Trujillo - Huaca la Esmeralda
Trujillo - Huaca la Esmeralda, July 2010, © Gerhard Huber, under CC BY-NC 4.0 +Edu

Obwohl die Sonne im Weltbild der Chimu einen hohen Stellenwert hatte, verehrten sie den Mond als wichtigsten Gott, weil er in der Lage war, die Sonne zu verdecken. Sonnenfinsternisse waren deshalb stets Anlass für große Feste. Das Wachstum der Pflanzen, die Ernten und die Gezeiten schrieben die Chimú dem Wirken des Erdtrabanten zu. Als Mondtiere genossen Hund, Wolf und Fuchs große Verehrung. Das nächtliche Winseln des Hundes wurde als Zwiesprache mit dem Mond gedeutet. Im Weltbild der Chimu spielten Opfergaben an die Götter eine zentrale Rolle, so auch im Regenbogentempel.

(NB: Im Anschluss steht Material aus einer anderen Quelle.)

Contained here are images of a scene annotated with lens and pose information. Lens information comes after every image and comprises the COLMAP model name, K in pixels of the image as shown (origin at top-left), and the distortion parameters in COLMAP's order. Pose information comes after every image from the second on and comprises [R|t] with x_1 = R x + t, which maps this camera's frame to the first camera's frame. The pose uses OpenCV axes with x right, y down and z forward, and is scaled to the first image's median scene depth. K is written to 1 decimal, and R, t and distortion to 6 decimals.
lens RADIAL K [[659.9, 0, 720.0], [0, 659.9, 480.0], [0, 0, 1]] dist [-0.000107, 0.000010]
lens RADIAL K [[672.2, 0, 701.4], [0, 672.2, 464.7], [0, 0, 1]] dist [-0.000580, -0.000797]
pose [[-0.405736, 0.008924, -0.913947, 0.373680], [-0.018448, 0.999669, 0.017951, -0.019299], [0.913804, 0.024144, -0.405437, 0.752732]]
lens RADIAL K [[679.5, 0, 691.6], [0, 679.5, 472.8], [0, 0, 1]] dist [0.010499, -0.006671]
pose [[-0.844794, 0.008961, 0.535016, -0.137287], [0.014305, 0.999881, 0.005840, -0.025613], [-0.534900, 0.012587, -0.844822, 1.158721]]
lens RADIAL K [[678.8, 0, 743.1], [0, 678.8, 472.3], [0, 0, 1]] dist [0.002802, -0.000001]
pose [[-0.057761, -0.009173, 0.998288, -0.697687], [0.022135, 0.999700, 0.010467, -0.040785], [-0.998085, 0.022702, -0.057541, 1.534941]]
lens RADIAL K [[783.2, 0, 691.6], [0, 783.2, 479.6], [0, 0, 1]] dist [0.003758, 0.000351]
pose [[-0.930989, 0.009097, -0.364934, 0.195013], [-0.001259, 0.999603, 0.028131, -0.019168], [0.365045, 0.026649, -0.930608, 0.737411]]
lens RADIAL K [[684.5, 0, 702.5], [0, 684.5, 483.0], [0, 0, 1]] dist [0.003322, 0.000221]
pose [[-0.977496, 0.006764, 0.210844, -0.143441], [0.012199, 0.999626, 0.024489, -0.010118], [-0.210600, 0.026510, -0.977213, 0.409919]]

Knochenfunde von Kindern legen sogar Menschenopfer nahe. Seinen Namen hat der Tempel von den zahlreichen Regenbogenmotiven in den Lehmmauern des Heiligtums. In vielen antiken Kulturen galt der Regenbogen als Lebensspender. Angesichts der trockenen Umgebung verwundert es nicht, dass sich die kultischen Zeremonien meist um den lebensspendenden Regen drehten. Wahrscheinlich fanden in diesem Tempel Fruchtbarkeitsrituale statt, wobei auch dem Meer mit seinem Fischreichtum hohe kultische Verehrung zukam.